Cosas (mías)

Ayer le regalé a L. No es país para viejos, de Cormac McCarthy. Hace unas semanas, compramos, no sin ciertos problemas que en su momento pensé en relatarles, cinco libros, que no voy a citarles aquí. La estantería de mi (ex) habitación de la casa paterna está llena de libros que compré en su momento y que no he siquiera abierto más que para firmarlos; ya saben, esa manía por la acaparación de bienes personales. Hace ya unos meses, L. trajo consigo un buen puñado de libros cuando vino a vivir conmigo (y viceversa).
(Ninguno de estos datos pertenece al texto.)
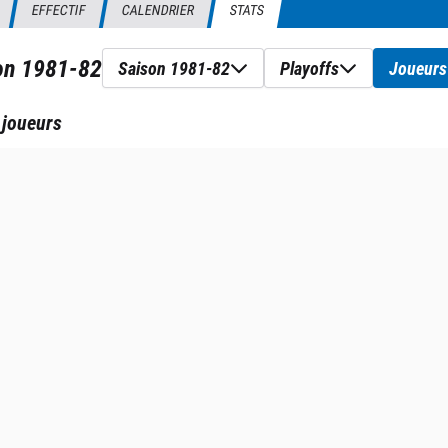
EFFECTIF
CALENDRIER
STATS
son
1981-82
Saison 1981-82
Playoffs
Joueurs
 joueurs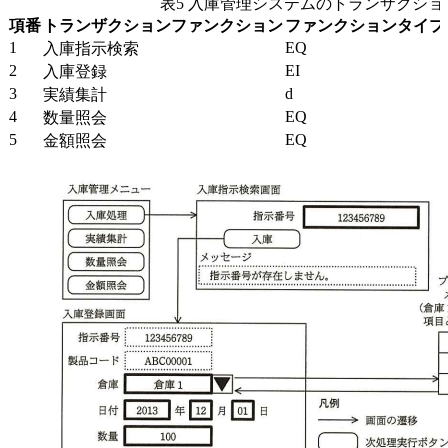
表5 入庫管理システムのトランザクシ
項番
トランザクションファンクション
ファンクションタイプ
1
EQ
入庫指示検索
2
EI
入庫登録
3
d
実績集計
4
EQ
数量照会
5
EQ
金額照会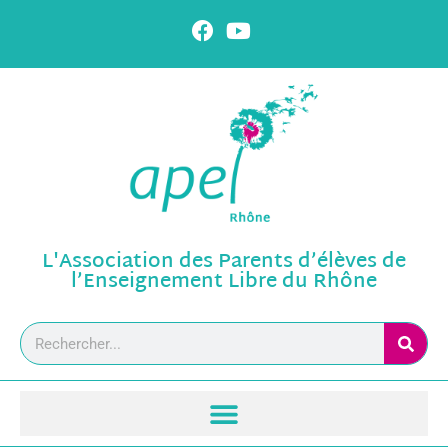
L'Association des Parents d’élèves de
l’Enseignement Libre du Rhône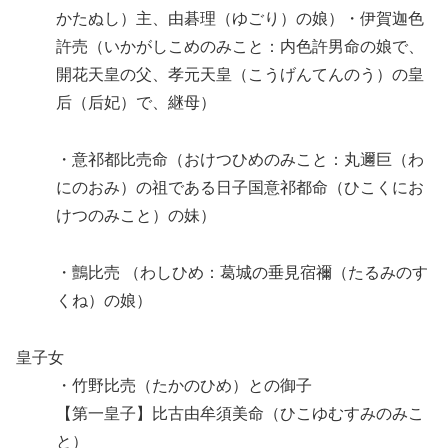
かたぬし）主、由碁理（ゆごり）の娘）・伊賀迦色
許売（いかがしこめのみこと：内色許男命の娘で、
開花天皇の父、孝元天皇（こうげんてんのう）の皇
后（后妃）で、継母）
・意祁都比売命（おけつひめのみこと：丸邇巨（わ
にのおみ）の祖である日子国意祁都命（ひこくにお
けつのみこと）の妹）
・鸇比売 （わしひめ：葛城の垂見宿禰（たるみのす
くね）の娘）
皇子女
・竹野比売（たかのひめ）との御子
【第一皇子】比古由牟須美命（ひこゆむすみのみこ
と）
A pesar del evidente superávit de material literario, hace mucho que no leo un libro de principio a fin, y al menos seis meses, esto sí, sin duda, que no comienzo uno, aunque es posible que me esté olvidando de alguno, no lo sé. Podría aducir multitud de razones. Les diría que es porque, como decía Nietzsche, me contaminan («¿Permitiré que un pensamiento extraño escale secretamente la pared?» [Ecce homo]), o que quizá sea porque no dispongo de demasiado tiempo y prefiero dedicarlo a otras cosas. Pero en realidad, he de confesarles que la razón es que hace tiempo que perdí el interés en lo que otros dicen y cómo lo dicen. Ya ven, soy así de especial.

Y lo peor es que no sé si eso es bueno, malo, o ninguna de las dos cosas. Supongo que siempre me quedarán los blogs.